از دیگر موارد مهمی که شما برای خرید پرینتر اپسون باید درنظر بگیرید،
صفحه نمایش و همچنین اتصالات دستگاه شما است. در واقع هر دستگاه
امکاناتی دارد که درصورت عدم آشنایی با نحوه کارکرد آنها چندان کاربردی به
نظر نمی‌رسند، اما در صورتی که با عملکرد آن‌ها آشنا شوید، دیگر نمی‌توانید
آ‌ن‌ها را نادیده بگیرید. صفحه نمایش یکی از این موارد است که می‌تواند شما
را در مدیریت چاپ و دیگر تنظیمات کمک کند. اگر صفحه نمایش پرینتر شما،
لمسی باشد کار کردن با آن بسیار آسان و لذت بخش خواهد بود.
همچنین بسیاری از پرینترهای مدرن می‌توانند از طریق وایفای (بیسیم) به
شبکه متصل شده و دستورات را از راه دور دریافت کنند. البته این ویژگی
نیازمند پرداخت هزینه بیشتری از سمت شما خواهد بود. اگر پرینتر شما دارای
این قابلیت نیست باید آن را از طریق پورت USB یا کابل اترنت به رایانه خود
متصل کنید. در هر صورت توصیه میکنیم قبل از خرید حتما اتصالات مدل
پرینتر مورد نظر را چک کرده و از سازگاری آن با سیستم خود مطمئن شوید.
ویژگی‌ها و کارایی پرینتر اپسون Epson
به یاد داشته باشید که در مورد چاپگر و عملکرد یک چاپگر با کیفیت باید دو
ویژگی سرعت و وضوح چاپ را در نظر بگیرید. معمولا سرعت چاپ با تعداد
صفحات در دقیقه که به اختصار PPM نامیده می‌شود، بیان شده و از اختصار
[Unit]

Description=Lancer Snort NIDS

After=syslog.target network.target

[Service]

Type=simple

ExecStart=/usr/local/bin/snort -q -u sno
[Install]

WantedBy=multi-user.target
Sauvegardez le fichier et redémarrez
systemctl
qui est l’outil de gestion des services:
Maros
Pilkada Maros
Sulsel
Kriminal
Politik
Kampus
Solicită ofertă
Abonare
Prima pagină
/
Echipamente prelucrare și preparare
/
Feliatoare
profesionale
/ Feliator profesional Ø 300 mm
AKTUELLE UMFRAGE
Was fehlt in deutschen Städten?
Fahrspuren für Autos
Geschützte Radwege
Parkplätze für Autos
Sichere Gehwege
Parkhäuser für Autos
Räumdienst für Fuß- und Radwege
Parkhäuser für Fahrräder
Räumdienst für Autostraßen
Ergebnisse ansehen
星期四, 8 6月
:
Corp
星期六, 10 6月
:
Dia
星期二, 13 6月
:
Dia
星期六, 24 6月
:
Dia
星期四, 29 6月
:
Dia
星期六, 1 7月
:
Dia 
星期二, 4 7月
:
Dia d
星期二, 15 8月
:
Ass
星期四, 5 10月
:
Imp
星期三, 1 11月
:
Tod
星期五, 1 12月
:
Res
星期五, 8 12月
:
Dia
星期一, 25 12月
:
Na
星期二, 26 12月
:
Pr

________

=== PROBLEM DESCRIPTION ===
State the count of lines in the data holding the word "خواهد", adding nothing to it.

=== COMPLETED TASK ===
2